**Goals:**
1/ From the article on Philippine shares falling after the BSP rate cut, extract the passage starting at "Tuesday, May 19, 2026" and ending at "57.95 on Wednesday.".
2/ In the article on Philippine shares falling after the BSP rate cut, to what level did the Bangko Sentral ng Pilipinas cut interest rates?

**Document extract:**
-- Begin --

Tuesday, May 19, 2026
Today's Print

Local shares drop despite BSP rate cut, as profit taking ends rally

Local shares succumbed to profit-taking on Thursday after two straight days of gains.

The index also fell even though the Bangko Sentral ng Pilipinas (BSP) cut interest rates by 25 basis points to 4.75 percent.

- Advertisement -

The benchmark Philippine Stock Exchange index shed 41.34 points, or 0.66 percent, to close at 6,057.40, while the broader all-shares index declined by 17.64 points, or 0.48 percent, to 3,667.01.

The peso depreciated to 58.235 to the U.S. dollar on Thursday from 57.95 on Wednesday.

The BSP reduced the overnight borrowing rate amid a benign and within-target inflation outlook.

“The PSEi ended its two-day winning streak as profit-taking weighed on the market early in the session,” said Luis Limlingan, head of sales at Regina Capital Development Corp.

He, however, noted that the latest rate cut, which was announced after trading ended, will serve as a catalyst and boost market sentiment moving forward.

-- End --

**Data excerpts:**
-- Begin --

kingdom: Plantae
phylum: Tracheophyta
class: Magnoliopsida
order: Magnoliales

-- End --
-- Begin --

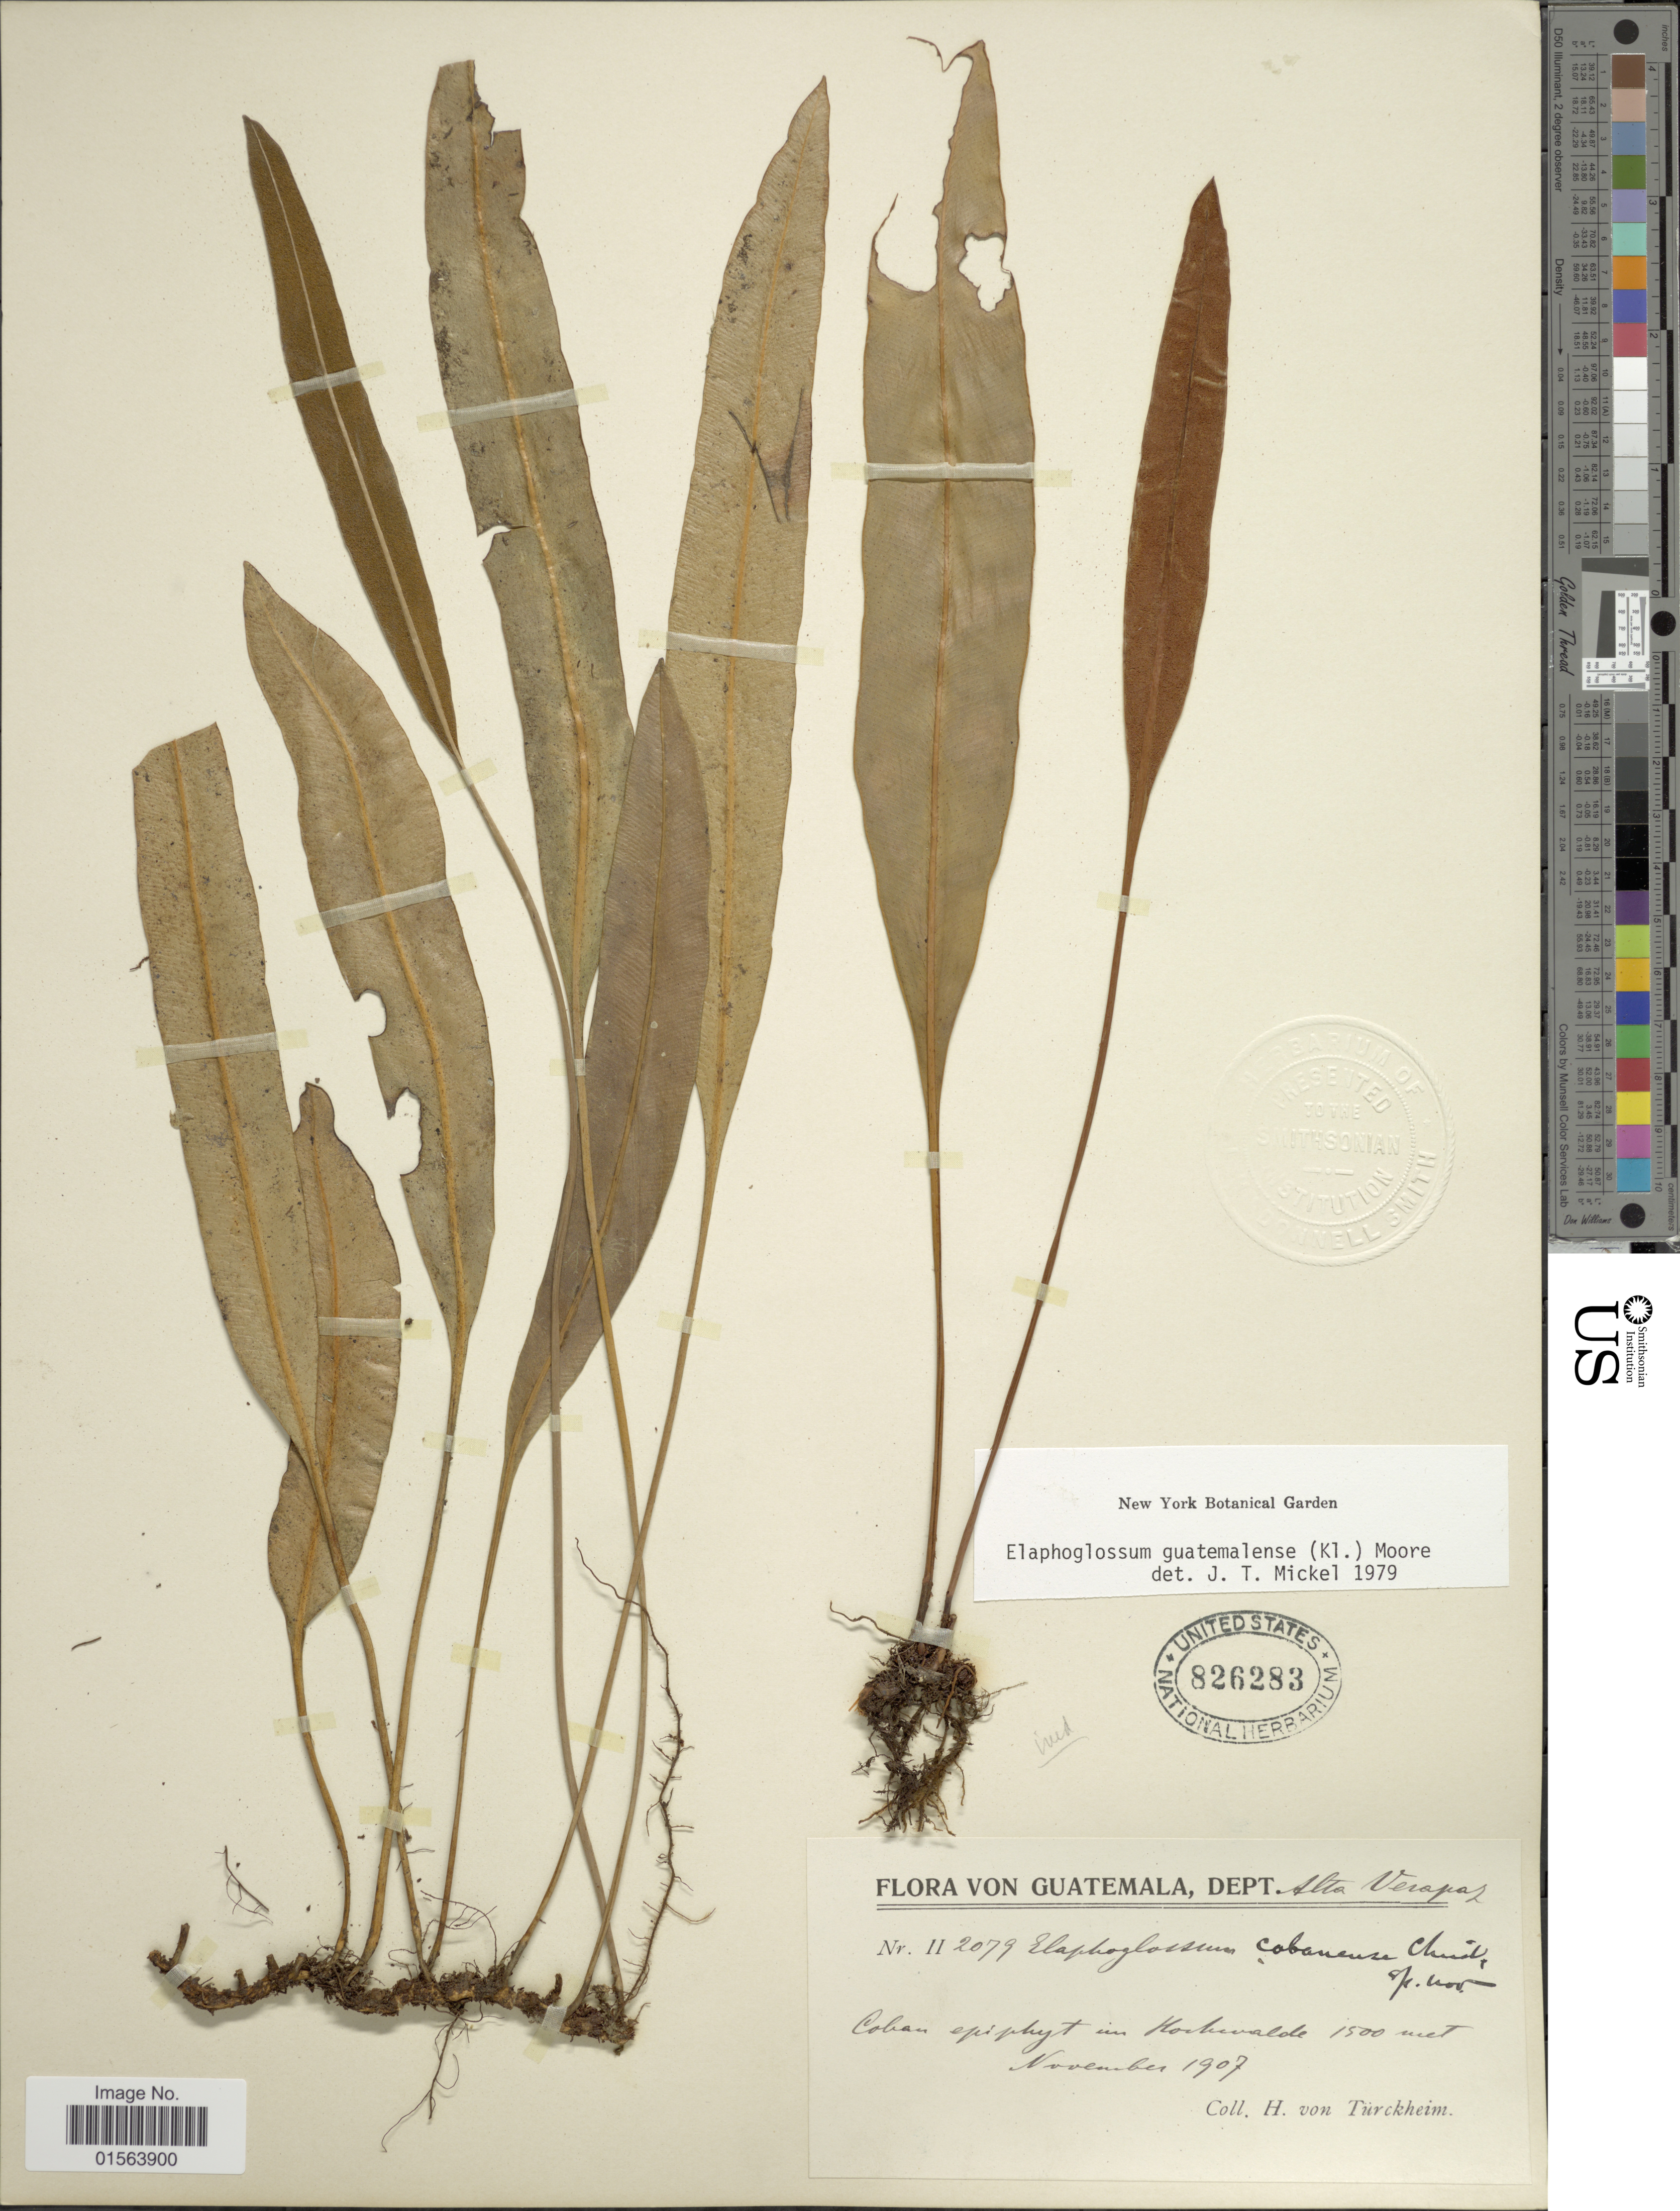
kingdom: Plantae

-- End --

**Final results:**
1/
Tuesday, May 19, 2026
Today's Print

Local shares drop despite BSP rate cut, as profit taking ends rally

Local shares succumbed to profit-taking on Thursday after two straight days of gains.

The index also fell even though the Bangko Sentral ng Pilipinas (BSP) cut interest rates by 25 basis points to 4.75 percent.

- Advertisement -

The benchmark Philippine Stock Exchange index shed 41.34 points, or 0.66 percent, to close at 6,057.40, while the broader all-shares index declined by 17.64 points, or 0.48 percent, to 3,667.01.

The peso depreciated to 58.235 to the U.S. dollar on Thursday from 57.95 on Wednesday.

2/ 4.75 percent